If you are to keep on the good side of a woman you are best to take
things slowly. In addition, I do not advise that you skip too
many steps. At best, move quickly through each step instead of
avoiding steps altogether.
Do not deviate
from it too much. If you do you will take her off guard.
She might not even realize it at the time, but once her subconscious
gets a hold of it later on, it will have a field day with it.
She will not know why, but she will be really turned off by you.
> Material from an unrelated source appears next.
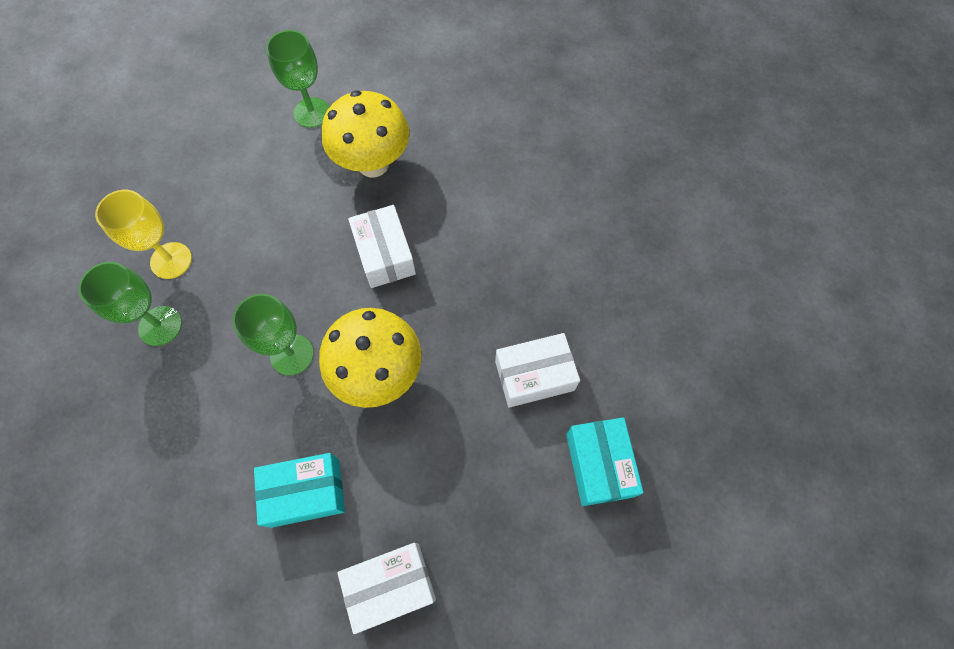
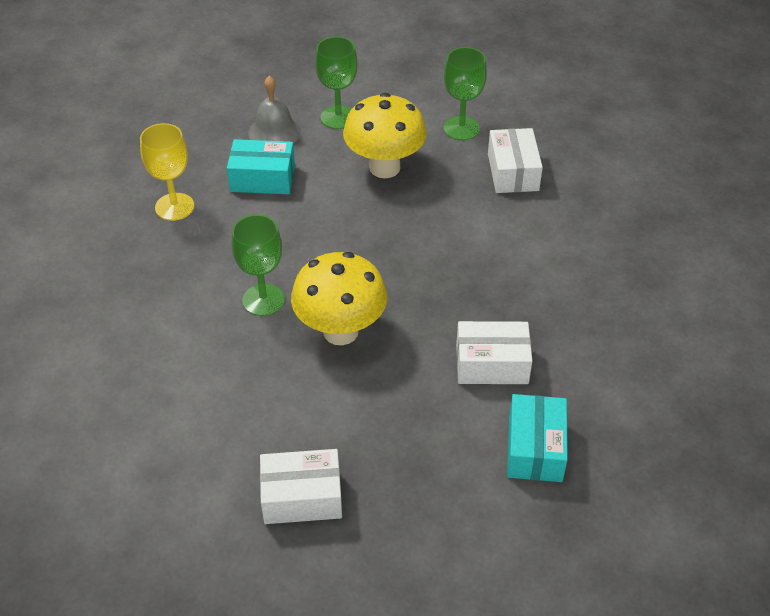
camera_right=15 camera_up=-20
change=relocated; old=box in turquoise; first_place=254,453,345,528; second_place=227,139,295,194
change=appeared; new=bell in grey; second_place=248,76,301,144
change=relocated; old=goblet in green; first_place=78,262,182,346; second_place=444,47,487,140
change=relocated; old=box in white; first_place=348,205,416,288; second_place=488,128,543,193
This also helps explain why women do not sleep with men on the first
date. While you can often move quickly from step 1 (hand to
hand) to 6 (arm to waist) you can not skip from step 1 to step 14 all
at once. In fact, most women would rather take their time
advancing from step to step. This allows them to establish a
comfort level at each step. The next time you meet someone for
the first time and she gives you all the right signals and you think
she will probably sleep with you on the first date, remember you will
often be skipping from step 1 (maybe) right to step 14! Skipping
a few steps is possible but skipping 13 steps is not!
If you have
progressed through steps 1 to 6 and are still in good shape, you will
be looking for step 7, a kiss. She will signal to you that she
wants you to kiss her by squeezing your hand. To test this,
squeeze her hand gently while holding it. If she responds by
squeezing back you can be fairly sure that she is interested in moving
on. If however, she does not respond and keeps her hand
relatively lifeless and limp then you are advised not to move on.
If you wait a little longer she will surely give you the go ahead.
Now, for a
little on step 10 which is hand to breast. A woman will
normally allow a man to touch their breasts if her arms become less
rigid against her body. That is, her arms will be let from her
sides. If you offer to give her a back massage (a good tactic)
and she does not hold her arms tightly to her sides, she is, in
essence, telling you that it would be okay for you to touch her chest.
This is not a rule. Take this only as tentative proof
that she is willing to move on. If she says “no” but her
body language is saying “yes”, then too bad you must not touch,
you must respect the wishes of women.